The Massachusetts government, on the 24th of August, sent by water an armed force of eighty volunteers, under the command of John Endicott, Esq. with instructions to “put to death the men of Block-Island, but to spare the women and children, and to bring them away, and to take possession of the island; and from thence to go to the Pequods, to demand the murderers of Captain Stone and other English, some thousand fathoms of wampum, for damages, and some of their children as hostages, which, if they should refuse, they were to obtain it by force.”[[167]] These stern orders were not strictly executed; yet many Indians were killed, a large number of wigwams were burnt, at Block-Island and on Connecticut river, some corn was destroyed, and other damage was done. The troops returned to Boston, on the 14th of September, without the loss of a man.
This expedition had little effect, except to exasperate the natives. Mr. Endicott was the object of many censures for returning, without striking a severer blow.
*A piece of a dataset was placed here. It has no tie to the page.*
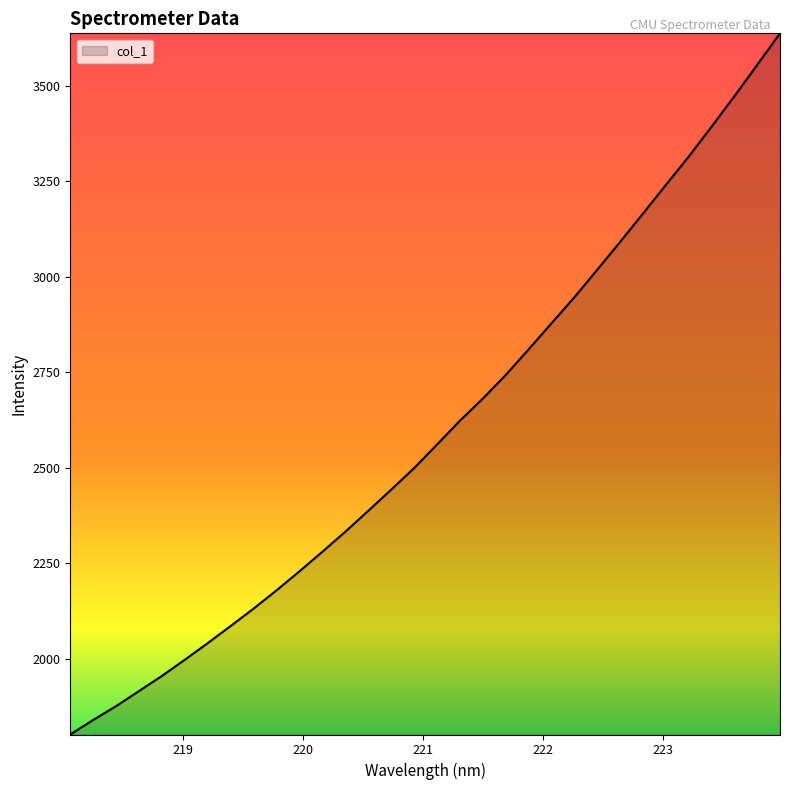

True or false: the data has more than 1 interior local peaks.

False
But his force was small, the winter was approaching, and prudence, undoubtedly, required his return.
The Pequods became more decidedly hostile. They killed several white persons, and made strenuous efforts to induce the powerful Narraganset tribe to forget their mutual animosity, and join with them in a war of extermination against the English. “There had been,” says Hutchinson, (vol. i. p. 60) “a fixed, inveterate enmity, between the two tribes; but on this occasion the Pequods were willing to smother it, their enmity against the English being the strongest of the two: and although they had never heard the story of Polypheme and Ulysses, yet they artfully urged, that the English were come to dispossess them of their country, and that all the Narragansets could hope for from their friendship, was the favor of being the last devoured: whereas, if the Indians would unite, they might easily destroy the English, or force them to leave the country, without being exposed themselves to any hazard. They need not come to open battles; firing their houses, killing their cattle, and lying in wait for them as they went about their ordinary business, would soon deprive them of all means of subsisting. But the Narragansets preferred the present pleasure of revenge upon their mortal enemies, to the future happiness of themselves and their posterity.”
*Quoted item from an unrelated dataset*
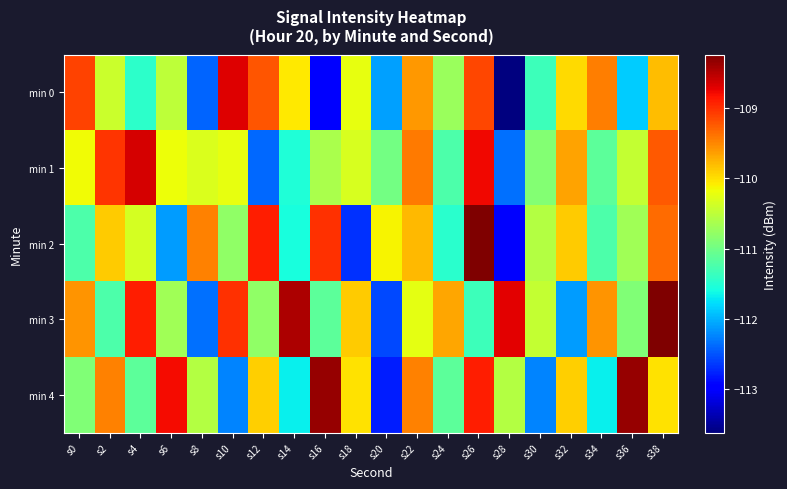

At s38, list the series in order from largest to smallest.

min 3, min 1, min 2, min 0, min 4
The chief merit of preventing this league, and thus, perhaps, saving the whites from destruction, is due to Mr. Williams. The magistrates of Massachusetts solicited his mediation with the Narragansets. They did not ask it in vain. Mr. Williams instantly undertook the service, and with much toil, expense and hazard, he succeeded in defeating the endeavors of the Pequods to win over the Narragansets to a coalition against the English. Mr. Williams, in his letter to Major Mason, has incidentally related his agency in this affair. It is due to him, to quote here his own simple and energetic words:
“Upon letters received from the Governor and Council at Boston, requesting me to use my utmost and speediest endeavors to break and hinder the league labored for by the Pequods and Mohegans against the English, (excusing the not sending of company and supplies by the haste of the business) the Lord helped me immediately to put my life into my hand, and, scarce acquainting my wife, to ship myself alone, in a poor canoe, and to cut through a stormy wind, with great seas, every minute in hazard of life, to the sachem’s house. Three days and nights my business forced me to lodge and mix with the bloody Pequod ambassadors, whose hands and arms, methought, reeked with the blood of my countrymen, murdered and massacred by them on Connecticut river, and from whom I could not but nightly look for their bloody knives at my own throat also. God wondrously preserved me, and helped me to break to pieces the Pequods’ negotiation and design; and to make and finish, by many travels and charges, the English league with the Narragansets and Mohegans against the Pequods.”